*** Block opens ***
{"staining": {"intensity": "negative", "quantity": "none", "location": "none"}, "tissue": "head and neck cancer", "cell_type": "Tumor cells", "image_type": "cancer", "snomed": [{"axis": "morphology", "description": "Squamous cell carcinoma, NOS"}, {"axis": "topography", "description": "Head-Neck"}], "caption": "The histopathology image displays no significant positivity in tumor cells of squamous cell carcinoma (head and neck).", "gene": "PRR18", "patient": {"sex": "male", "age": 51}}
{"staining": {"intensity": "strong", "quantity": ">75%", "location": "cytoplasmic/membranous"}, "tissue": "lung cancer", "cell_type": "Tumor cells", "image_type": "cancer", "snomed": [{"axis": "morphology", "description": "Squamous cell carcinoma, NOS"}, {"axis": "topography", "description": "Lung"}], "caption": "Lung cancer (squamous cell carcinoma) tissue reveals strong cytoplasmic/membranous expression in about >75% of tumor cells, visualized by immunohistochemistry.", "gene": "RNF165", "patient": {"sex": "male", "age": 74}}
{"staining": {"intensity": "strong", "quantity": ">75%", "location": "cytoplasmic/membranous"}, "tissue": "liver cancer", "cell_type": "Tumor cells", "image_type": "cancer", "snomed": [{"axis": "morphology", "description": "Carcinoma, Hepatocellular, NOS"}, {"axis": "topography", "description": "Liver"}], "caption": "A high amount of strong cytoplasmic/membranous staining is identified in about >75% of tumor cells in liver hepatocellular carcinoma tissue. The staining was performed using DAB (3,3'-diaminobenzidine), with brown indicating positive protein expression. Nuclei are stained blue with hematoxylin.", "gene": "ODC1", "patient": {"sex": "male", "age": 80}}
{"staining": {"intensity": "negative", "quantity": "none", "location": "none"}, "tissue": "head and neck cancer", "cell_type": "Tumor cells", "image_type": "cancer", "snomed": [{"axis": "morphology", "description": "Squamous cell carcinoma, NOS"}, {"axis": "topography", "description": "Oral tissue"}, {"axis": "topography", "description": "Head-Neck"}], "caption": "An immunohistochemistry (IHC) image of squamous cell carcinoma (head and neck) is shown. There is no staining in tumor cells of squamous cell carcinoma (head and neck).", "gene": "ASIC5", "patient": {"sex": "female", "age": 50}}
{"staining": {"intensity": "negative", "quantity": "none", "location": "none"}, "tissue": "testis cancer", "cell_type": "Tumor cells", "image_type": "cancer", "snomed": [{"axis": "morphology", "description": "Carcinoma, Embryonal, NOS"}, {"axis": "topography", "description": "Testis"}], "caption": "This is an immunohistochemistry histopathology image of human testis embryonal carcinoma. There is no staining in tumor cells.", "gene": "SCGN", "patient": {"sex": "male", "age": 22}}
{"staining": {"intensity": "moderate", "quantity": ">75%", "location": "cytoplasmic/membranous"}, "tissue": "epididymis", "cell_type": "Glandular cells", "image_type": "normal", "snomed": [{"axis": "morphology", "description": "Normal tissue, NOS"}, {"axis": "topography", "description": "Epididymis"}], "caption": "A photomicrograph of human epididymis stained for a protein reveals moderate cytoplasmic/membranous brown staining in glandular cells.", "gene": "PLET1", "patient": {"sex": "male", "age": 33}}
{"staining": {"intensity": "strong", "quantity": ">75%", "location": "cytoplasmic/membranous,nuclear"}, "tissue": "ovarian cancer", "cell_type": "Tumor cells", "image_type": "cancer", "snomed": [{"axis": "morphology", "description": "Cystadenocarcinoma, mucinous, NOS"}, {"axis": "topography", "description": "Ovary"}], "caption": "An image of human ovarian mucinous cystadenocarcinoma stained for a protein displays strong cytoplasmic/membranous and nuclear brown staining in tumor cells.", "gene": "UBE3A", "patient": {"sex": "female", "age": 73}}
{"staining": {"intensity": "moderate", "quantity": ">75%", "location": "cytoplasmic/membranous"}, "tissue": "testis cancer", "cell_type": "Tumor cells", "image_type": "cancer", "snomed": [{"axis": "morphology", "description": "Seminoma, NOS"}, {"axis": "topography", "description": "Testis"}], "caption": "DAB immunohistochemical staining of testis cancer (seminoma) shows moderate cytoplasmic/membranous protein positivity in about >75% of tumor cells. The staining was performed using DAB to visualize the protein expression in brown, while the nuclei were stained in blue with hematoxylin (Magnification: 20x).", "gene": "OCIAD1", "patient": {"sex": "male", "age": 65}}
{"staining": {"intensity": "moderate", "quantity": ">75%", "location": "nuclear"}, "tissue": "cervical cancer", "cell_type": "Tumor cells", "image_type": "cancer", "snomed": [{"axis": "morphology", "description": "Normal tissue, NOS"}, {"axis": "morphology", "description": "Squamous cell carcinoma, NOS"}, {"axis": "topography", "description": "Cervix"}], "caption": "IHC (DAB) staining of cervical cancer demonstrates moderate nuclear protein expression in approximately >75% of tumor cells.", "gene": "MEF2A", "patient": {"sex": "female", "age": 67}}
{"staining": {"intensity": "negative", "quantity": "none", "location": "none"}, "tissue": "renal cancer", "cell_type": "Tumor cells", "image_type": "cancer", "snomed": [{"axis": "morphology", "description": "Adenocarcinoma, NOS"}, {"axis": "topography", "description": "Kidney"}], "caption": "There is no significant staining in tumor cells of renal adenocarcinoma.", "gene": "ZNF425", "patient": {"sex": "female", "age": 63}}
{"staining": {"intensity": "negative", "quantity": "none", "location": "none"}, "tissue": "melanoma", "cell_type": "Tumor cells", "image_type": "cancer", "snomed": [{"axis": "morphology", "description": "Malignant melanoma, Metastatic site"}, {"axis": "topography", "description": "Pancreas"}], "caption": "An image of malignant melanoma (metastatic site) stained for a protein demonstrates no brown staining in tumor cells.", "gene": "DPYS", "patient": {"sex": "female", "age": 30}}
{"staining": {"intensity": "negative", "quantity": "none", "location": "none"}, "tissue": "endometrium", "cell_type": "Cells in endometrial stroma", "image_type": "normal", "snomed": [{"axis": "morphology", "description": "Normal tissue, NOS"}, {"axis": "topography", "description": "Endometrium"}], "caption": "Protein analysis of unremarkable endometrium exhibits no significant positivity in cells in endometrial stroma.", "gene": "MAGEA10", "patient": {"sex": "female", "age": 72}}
*** Block closes ***
THE PROBLEM - Look in the material above for the line with "high amount of" and the line with "immunohistochemistry (IHC) image", and transcribe exactly those lines and all lines between them, nothing more.

OUTPUT FOR THIS TASK -
{"staining": {"intensity": "strong", "quantity": ">75%", "location": "cytoplasmic/membranous"}, "tissue": "liver cancer", "cell_type": "Tumor cells", "image_type": "cancer", "snomed": [{"axis": "morphology", "description": "Carcinoma, Hepatocellular, NOS"}, {"axis": "topography", "description": "Liver"}], "caption": "A high amount of strong cytoplasmic/membranous staining is identified in about >75% of tumor cells in liver hepatocellular carcinoma tissue. The staining was performed using DAB (3,3'-diaminobenzidine), with brown indicating positive protein expression. Nuclei are stained blue with hematoxylin.", "gene": "ODC1", "patient": {"sex": "male", "age": 80}}
{"staining": {"intensity": "negative", "quantity": "none", "location": "none"}, "tissue": "head and neck cancer", "cell_type": "Tumor cells", "image_type": "cancer", "snomed": [{"axis": "morphology", "description": "Squamous cell carcinoma, NOS"}, {"axis": "topography", "description": "Oral tissue"}, {"axis": "topography", "description": "Head-Neck"}], "caption": "An immunohistochemistry (IHC) image of squamous cell carcinoma (head and neck) is shown. There is no staining in tumor cells of squamous cell carcinoma (head and neck).", "gene": "ASIC5", "patient": {"sex": "female", "age": 50}}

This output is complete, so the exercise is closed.